### Your objective
Go through the entries below and pick out every line with "Typora".

== Segment start ==

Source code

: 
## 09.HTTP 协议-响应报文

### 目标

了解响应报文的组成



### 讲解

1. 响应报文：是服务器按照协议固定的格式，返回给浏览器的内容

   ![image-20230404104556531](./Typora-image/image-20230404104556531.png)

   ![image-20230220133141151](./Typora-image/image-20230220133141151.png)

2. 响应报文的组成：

== Segment end ==

### Solved problem
   ![image-20230404104556531](./Typora-image/image-20230404104556531.png)
   ![image-20230220133141151](./Typora-image/image-20230220133141151.png)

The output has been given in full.